» EXTRACTED DATA

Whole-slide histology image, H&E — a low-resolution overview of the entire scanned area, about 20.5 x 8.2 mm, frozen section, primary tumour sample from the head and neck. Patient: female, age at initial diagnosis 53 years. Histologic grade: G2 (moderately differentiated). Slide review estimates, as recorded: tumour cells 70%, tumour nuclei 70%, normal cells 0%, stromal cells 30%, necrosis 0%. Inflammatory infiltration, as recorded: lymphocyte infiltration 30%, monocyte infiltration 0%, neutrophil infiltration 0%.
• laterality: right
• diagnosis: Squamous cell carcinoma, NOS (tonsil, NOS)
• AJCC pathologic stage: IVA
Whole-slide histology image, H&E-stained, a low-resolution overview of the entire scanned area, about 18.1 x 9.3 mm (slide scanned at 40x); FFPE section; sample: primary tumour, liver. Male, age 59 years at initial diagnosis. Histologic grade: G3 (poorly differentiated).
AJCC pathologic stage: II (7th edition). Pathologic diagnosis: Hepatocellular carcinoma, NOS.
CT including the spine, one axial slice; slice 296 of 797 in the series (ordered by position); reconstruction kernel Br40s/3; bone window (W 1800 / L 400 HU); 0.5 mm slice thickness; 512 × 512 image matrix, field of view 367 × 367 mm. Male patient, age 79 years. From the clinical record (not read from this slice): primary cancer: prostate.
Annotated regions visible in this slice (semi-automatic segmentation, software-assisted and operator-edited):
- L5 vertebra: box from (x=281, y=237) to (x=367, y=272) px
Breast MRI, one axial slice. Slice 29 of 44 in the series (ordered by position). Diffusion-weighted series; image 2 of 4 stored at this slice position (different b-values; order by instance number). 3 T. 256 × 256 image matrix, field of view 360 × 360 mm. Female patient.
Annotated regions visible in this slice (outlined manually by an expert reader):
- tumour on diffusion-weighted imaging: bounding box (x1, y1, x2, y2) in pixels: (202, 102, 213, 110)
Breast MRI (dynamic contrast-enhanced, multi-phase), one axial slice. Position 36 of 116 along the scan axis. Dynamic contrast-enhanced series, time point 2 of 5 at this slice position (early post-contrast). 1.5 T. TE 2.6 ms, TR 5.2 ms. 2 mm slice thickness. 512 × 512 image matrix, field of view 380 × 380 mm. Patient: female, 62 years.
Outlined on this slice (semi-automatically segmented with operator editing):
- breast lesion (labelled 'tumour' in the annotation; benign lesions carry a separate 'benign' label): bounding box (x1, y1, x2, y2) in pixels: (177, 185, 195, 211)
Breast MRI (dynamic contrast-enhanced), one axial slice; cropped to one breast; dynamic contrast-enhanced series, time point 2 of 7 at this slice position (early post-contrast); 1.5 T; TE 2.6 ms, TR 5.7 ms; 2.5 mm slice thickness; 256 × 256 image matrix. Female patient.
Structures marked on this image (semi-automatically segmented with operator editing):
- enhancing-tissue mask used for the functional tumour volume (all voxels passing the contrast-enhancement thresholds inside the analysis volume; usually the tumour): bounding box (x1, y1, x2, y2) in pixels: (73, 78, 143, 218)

» EXERCISE DESCRIPTION
Give back, word for word, only the lines above from the line holding "pathologic stage: IVA" to the line holding "Whole-slide histology image, H&E-stained, a", both included.

» YOUR SOLUTION
• AJCC pathologic stage: IVA
Whole-slide histology image, H&E-stained, a low-resolution overview of the entire scanned area, about 18.1 x 9.3 mm (slide scanned at 40x); FFPE section; sample: primary tumour, liver. Male, age 59 years at initial diagnosis. Histologic grade: G3 (poorly differentiated).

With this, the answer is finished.